Decoding Specific Biology
AI/ML isn't a magic bullet, but, if focused on decoding specific biological questions, it has the potential to quickly generate new insights and hypotheses that otherwise might have been missed. That's the approach we take at OneThree.
Every one of our technologies addresses a specific biological question such as binding to a given target class, gene essentiality in specific genotypes, or target/structure derived toxicity. This begins by first working with experts to fully understand the problem and the complexities that scientists must consider when tackling that problem today. We then design specific machine learning models that are most suited for this question. For instance, if the problem concerns signaling pathways we may use Bayesian networks or label propagation algorithms that can best capture the underlying pathway structure, however, if the problem involves a large amount of image-like information (such as chemical structures) we may rely on a neural net/deep learning architecture.
Once we have built our model, we then go back to the experimental team to thoroughly evaluate how the hypotheses and insights derived from the platform could impact the development process. This step often involves a feedback process where we collect new data to improve or test our platform. This close partnership with the experimentalists and the machine learning scientists is fundamental to our approach.
This not only allows us to better design and test new systems, but it also makes sure the output of any predictive algorithm can be used to answer direct mechanistic questions and uncover new biology. It's our way to unbox the AI "black box."
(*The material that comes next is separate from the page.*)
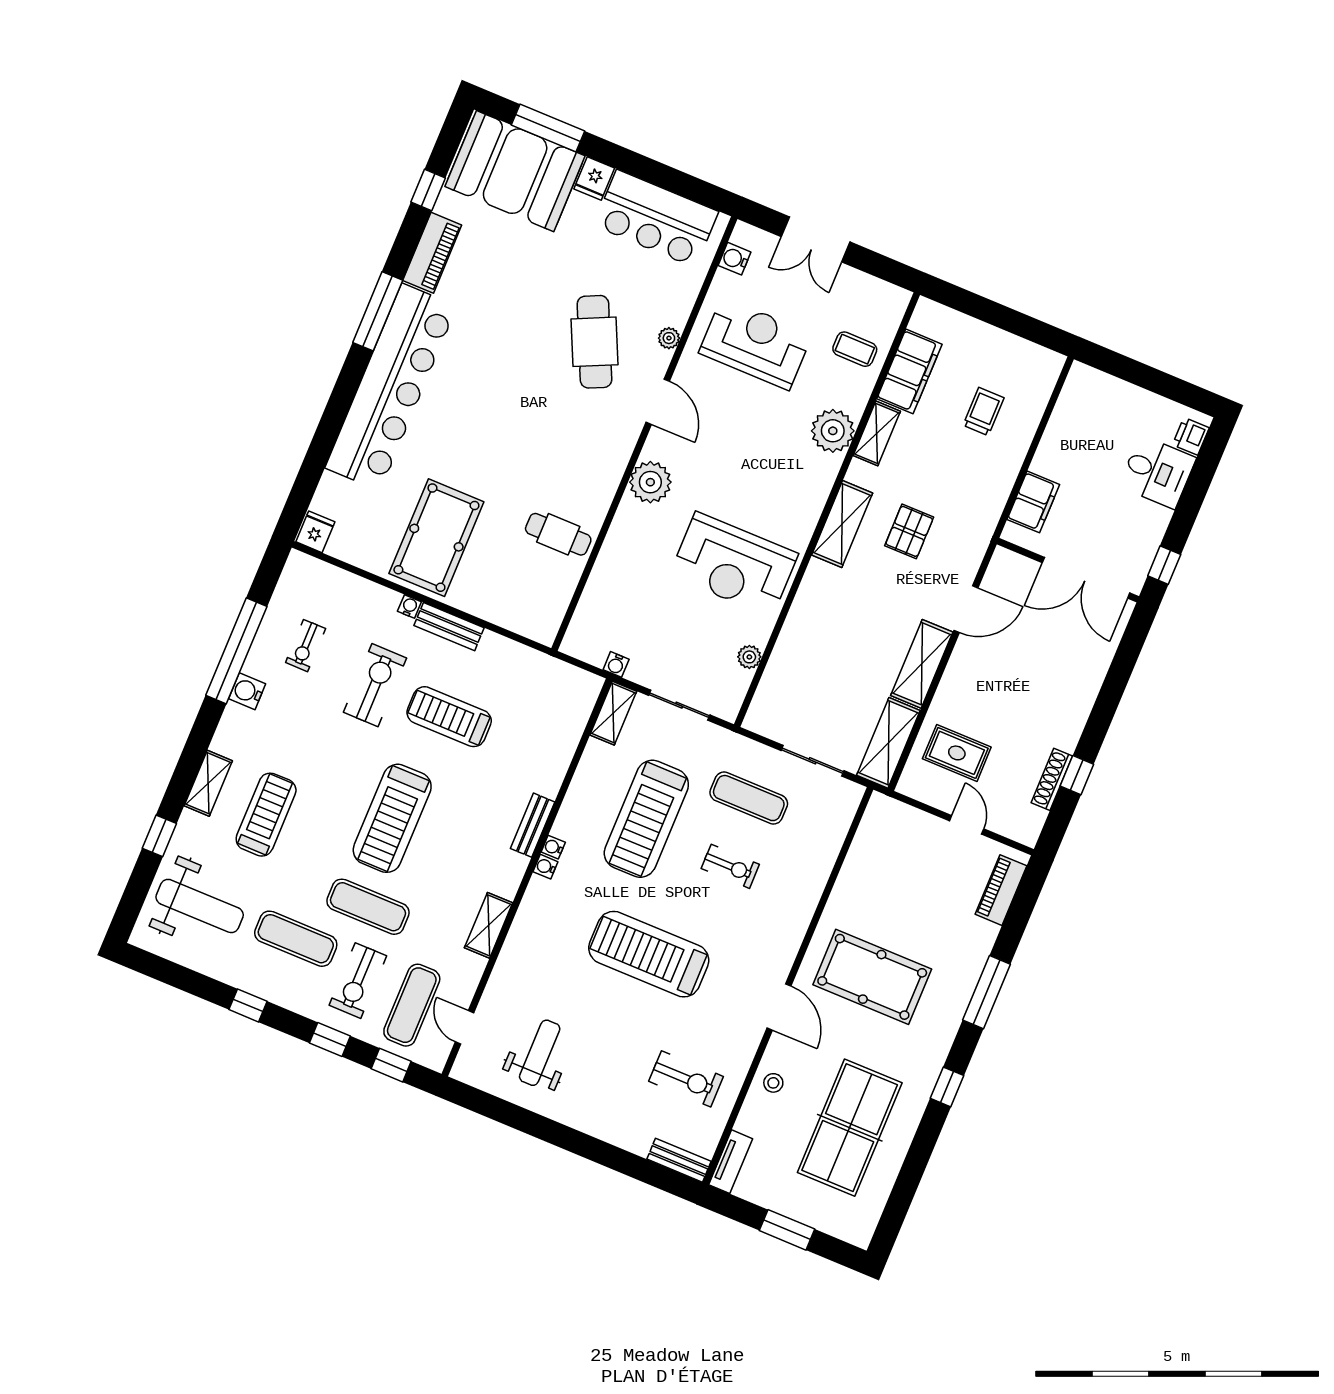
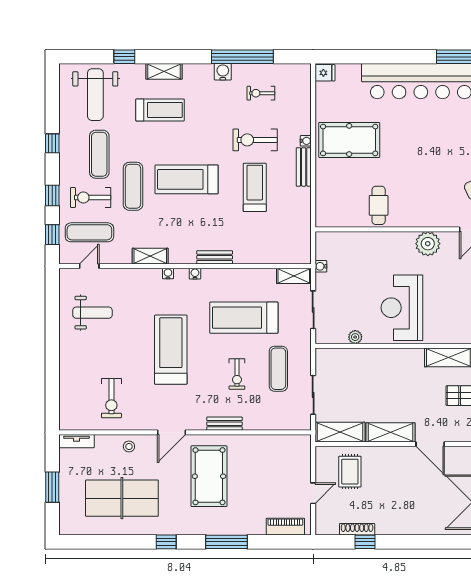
exercise bike: (375, 685) -> (255, 140), turned 180
water cooler: (553, 847) -> (168, 273), moved
bench: (679, 1160) -> (224, 424), moved, turned 90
Some of the biggest breakthroughs in biology came from scientists considering all the data they had available and drawing insights across them, yet most existing computational approaches were built and optimized for only a limited number of data types when. We'd spent years working in biology and chemistry labs and knew that each type of data is only a piece of a much bigger puzzle, and we brought this mentality into OneThree.
Before we begin a new project, we take the time to understand all the data types out there and how they could be integrated together. We then build machine learning models that are specifically designed to handle these different types of data. Some examples:
- When we predict compound toxicity we integrate 100+ features from 12 different data types, including compound and protein structures, genetic interaction networks, CRISPR and shRNA screens, and tissue-specific genomic profiles. This layered data integration provides us with a better understanding on the underlying cause of any predicted adverse events.
- When identifying synthetic lethal (SL) genes, we first mined journal articles and published knockdown screens to build our machine learning models on top of. We then integrated genomic data from cancer patients and cell lines, known metabolic pathways, data from model organisms, and 30+ gene level features to predict new SL pairs. This approach led to a much higher accuracy and greater number of predicted SL pairs that could be exploited therapeutically.
In these, and other predictive tasks, we've witnessed the power of this approach. In fact, across the board we see up to a 20% increase in accuracy as we layer on more data types.
Additionally we've formed data generation partnerships with Weill Cornell and other companies and institutes to make sure we always have a stream of new, high quality data feeding into our platform.
Looking Beyond One Part of the Pipeline
It's just as important whether a drug can treat brain cancer as it is to know whether that drug will cause severe side effects when it binds proteins in the liver, or if the compound can even cross the blood brain barrier to begin with. Over 95% of compounds that enter preclinical development fail before ever making it to patients, and it's often because of issues like these are overlooked in early discovery. Because of this, we built our platform to provide insight across multiple parts of drug development pipeline. Since 2013, we've built 10 different algorithms into our platform to provide insights across steps like target selection, compound mechanisms, toxicity and metabolism, and patient biomarkers at the beginning of the development process. Not only does this provide greater mechanistic insights but also helps ensure a greater success rate for drugs entering preclinical development.